* Supplied material *
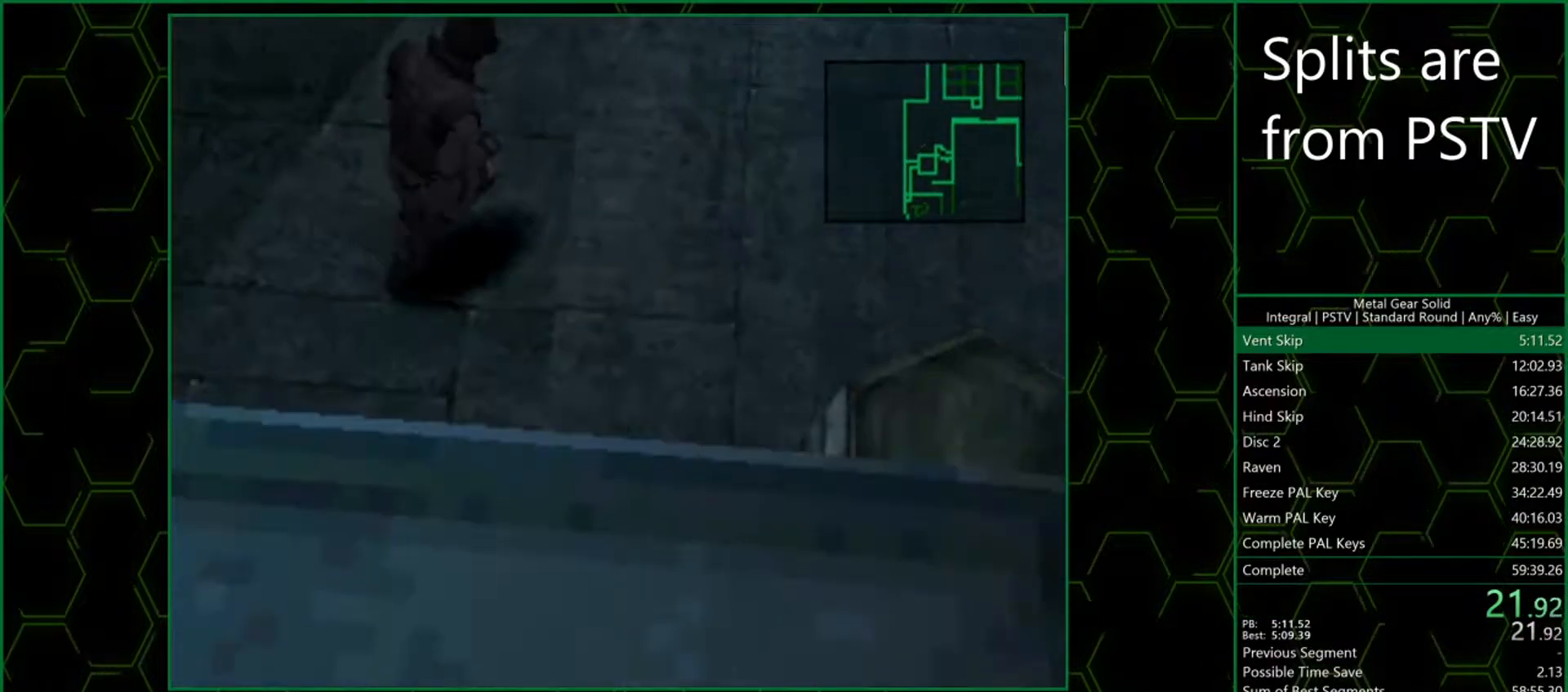
{"buttons": [], "left_stick": "up-right", "events": []}
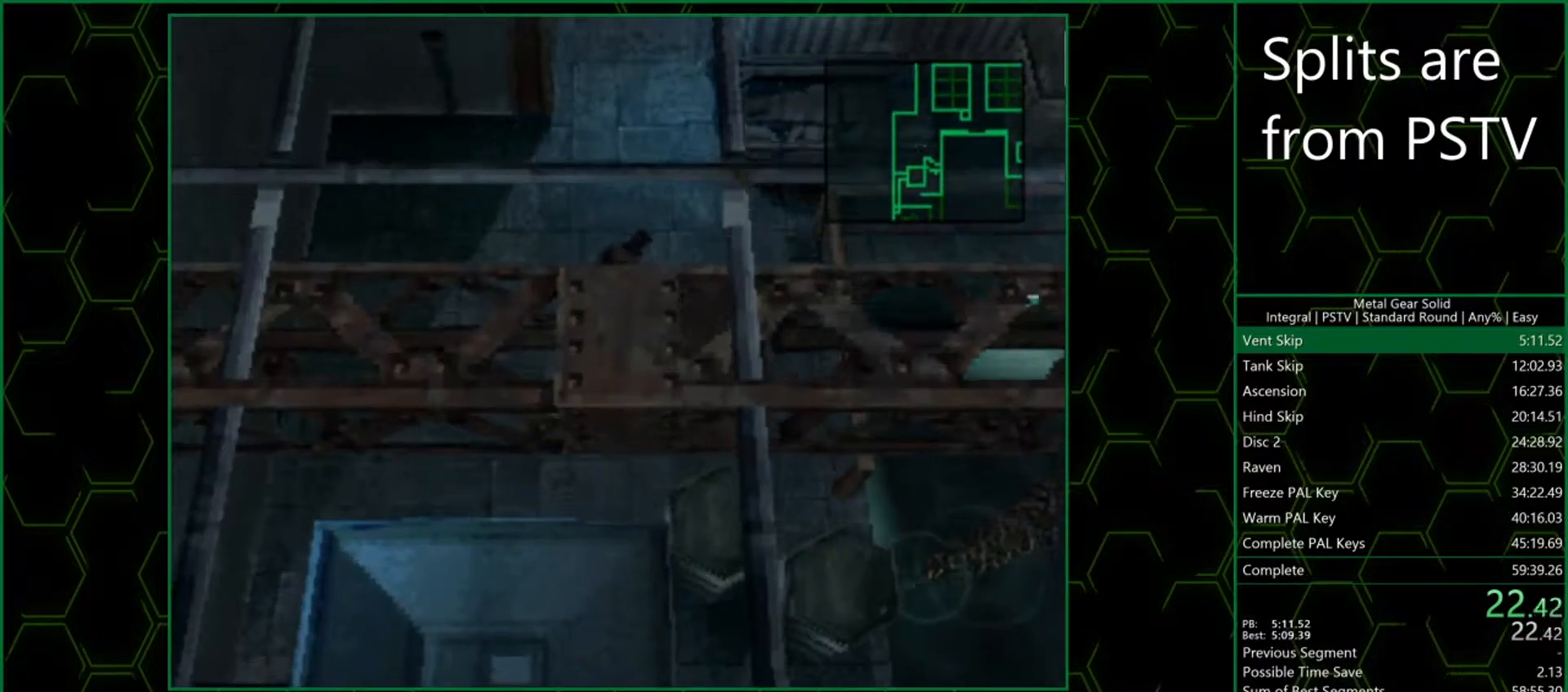
{"buttons": [], "left_stick": "up-right", "events": []}
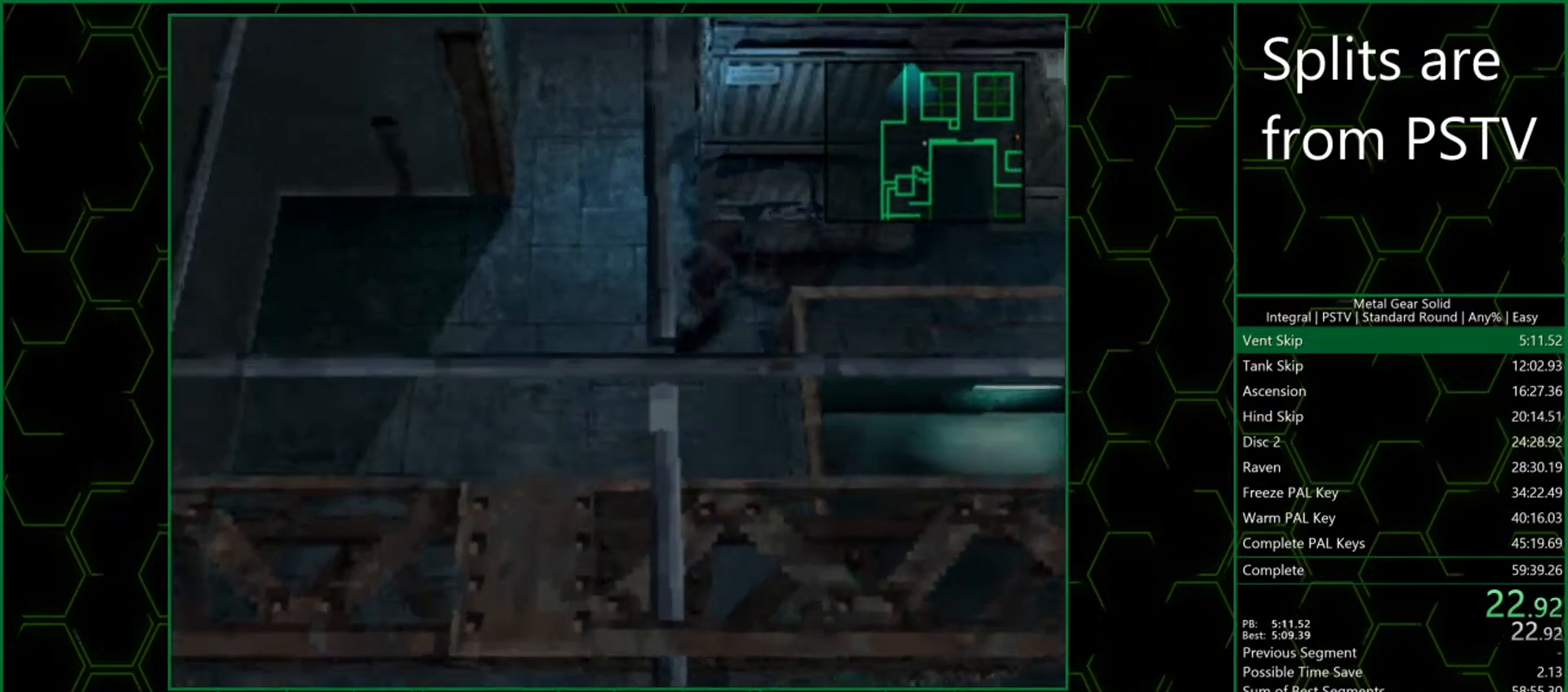
{"buttons": [], "left_stick": "right", "events": [[100, "left_stick", "down-right"], [367, "left_stick", "right"]]}
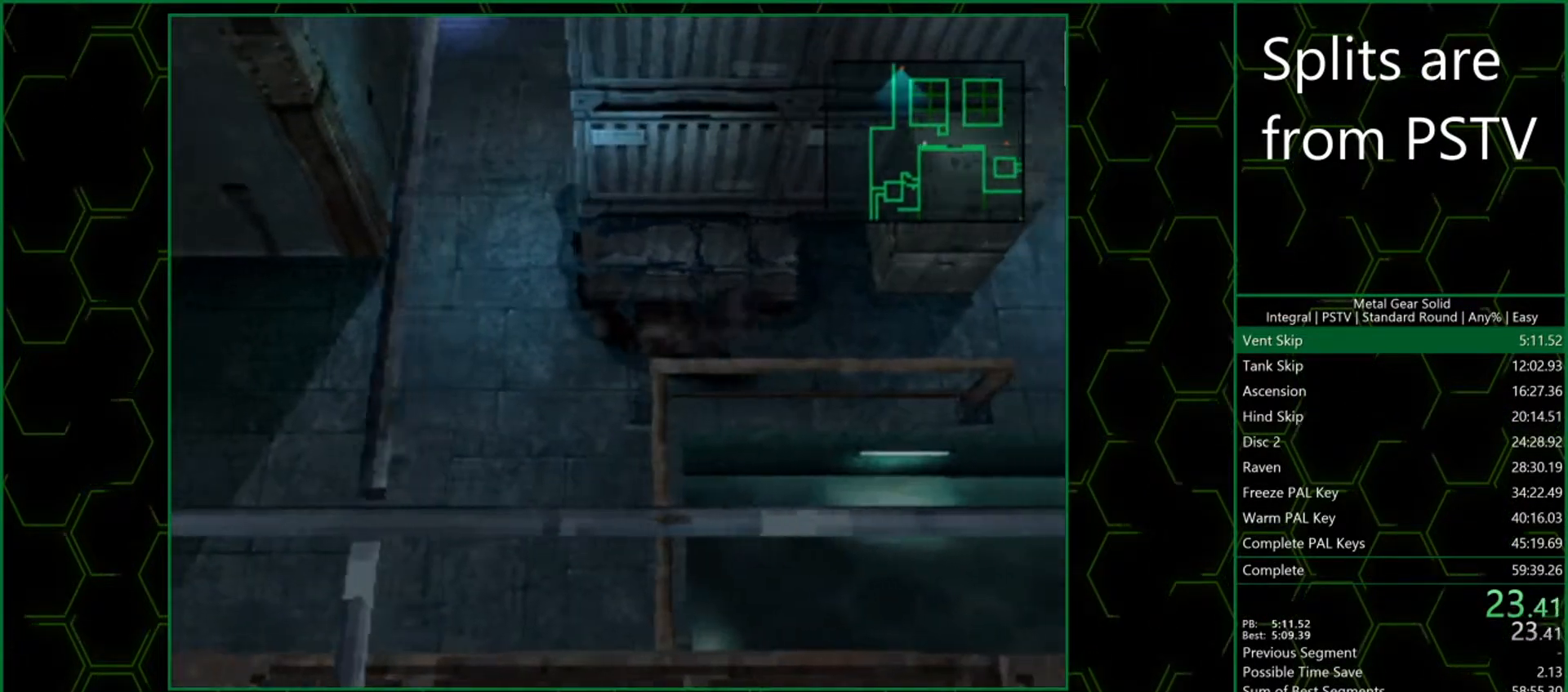
{"buttons": [], "left_stick": "right", "events": []}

* Exercise brief *
The full listing must come back exactly as written, with its pictures left out.

* Answer for this exercise *
{"buttons": [], "left_stick": "up-right", "events": []}
{"buttons": [], "left_stick": "up-right", "events": []}
{"buttons": [], "left_stick": "right", "events": [[100, "left_stick", "down-right"], [367, "left_stick", "right"]]}
{"buttons": [], "left_stick": "right", "events": []}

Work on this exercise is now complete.